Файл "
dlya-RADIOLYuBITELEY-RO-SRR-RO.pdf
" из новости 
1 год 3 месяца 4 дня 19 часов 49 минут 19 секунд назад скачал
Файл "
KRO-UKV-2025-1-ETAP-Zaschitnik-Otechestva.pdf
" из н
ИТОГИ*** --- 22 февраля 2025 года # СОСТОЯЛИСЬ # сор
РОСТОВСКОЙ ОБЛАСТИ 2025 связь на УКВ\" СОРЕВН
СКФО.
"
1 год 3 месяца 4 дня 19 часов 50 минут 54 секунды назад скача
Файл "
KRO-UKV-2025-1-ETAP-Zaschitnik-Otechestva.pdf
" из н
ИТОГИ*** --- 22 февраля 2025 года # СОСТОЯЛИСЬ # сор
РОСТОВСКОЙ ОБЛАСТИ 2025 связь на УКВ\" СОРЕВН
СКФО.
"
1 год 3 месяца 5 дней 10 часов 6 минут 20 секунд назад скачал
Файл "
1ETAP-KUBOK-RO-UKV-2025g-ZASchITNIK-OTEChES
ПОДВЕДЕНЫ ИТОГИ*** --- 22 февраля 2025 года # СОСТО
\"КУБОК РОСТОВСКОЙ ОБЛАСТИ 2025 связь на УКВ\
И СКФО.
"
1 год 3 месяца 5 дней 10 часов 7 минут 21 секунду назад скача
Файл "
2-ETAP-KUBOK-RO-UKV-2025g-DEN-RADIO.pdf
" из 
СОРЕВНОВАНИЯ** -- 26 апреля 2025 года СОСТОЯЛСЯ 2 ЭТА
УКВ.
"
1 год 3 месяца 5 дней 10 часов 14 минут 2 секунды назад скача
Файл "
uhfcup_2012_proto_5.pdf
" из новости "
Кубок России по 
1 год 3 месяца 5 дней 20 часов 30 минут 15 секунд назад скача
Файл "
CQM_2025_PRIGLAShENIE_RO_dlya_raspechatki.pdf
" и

※ ※ ※

- **Required work**
For each record above, output it exactly as written.

- **Written answer**
Файл "
dlya-RADIOLYuBITELEY-RO-SRR-RO.pdf
" из новости 
1 год 3 месяца 4 дня 19 часов 49 минут 19 секунд назад скачал
Файл "
KRO-UKV-2025-1-ETAP-Zaschitnik-Otechestva.pdf
" из н
ИТОГИ*** --- 22 февраля 2025 года # СОСТОЯЛИСЬ # сор
РОСТОВСКОЙ ОБЛАСТИ 2025 связь на УКВ\" СОРЕВН
СКФО.
"
1 год 3 месяца 4 дня 19 часов 50 минут 54 секунды назад скача
Файл "
KRO-UKV-2025-1-ETAP-Zaschitnik-Otechestva.pdf
" из н
ИТОГИ*** --- 22 февраля 2025 года # СОСТОЯЛИСЬ # сор
РОСТОВСКОЙ ОБЛАСТИ 2025 связь на УКВ\" СОРЕВН
СКФО.
"
1 год 3 месяца 5 дней 10 часов 6 минут 20 секунд назад скачал
Файл "
1ETAP-KUBOK-RO-UKV-2025g-ZASchITNIK-OTEChES
ПОДВЕДЕНЫ ИТОГИ*** --- 22 февраля 2025 года # СОСТО
\"КУБОК РОСТОВСКОЙ ОБЛАСТИ 2025 связь на УКВ\
И СКФО.
"
1 год 3 месяца 5 дней 10 часов 7 минут 21 секунду назад скача
Файл "
2-ETAP-KUBOK-RO-UKV-2025g-DEN-RADIO.pdf
" из 
СОРЕВНОВАНИЯ** -- 26 апреля 2025 года СОСТОЯЛСЯ 2 ЭТА
УКВ.
"
1 год 3 месяца 5 дней 10 часов 14 минут 2 секунды назад скача
Файл "
uhfcup_2012_proto_5.pdf
" из новости "
Кубок России по 
1 год 3 месяца 5 дней 20 часов 30 минут 15 секунд назад скача
Файл "
CQM_2025_PRIGLAShENIE_RO_dlya_raspechatki.pdf
" и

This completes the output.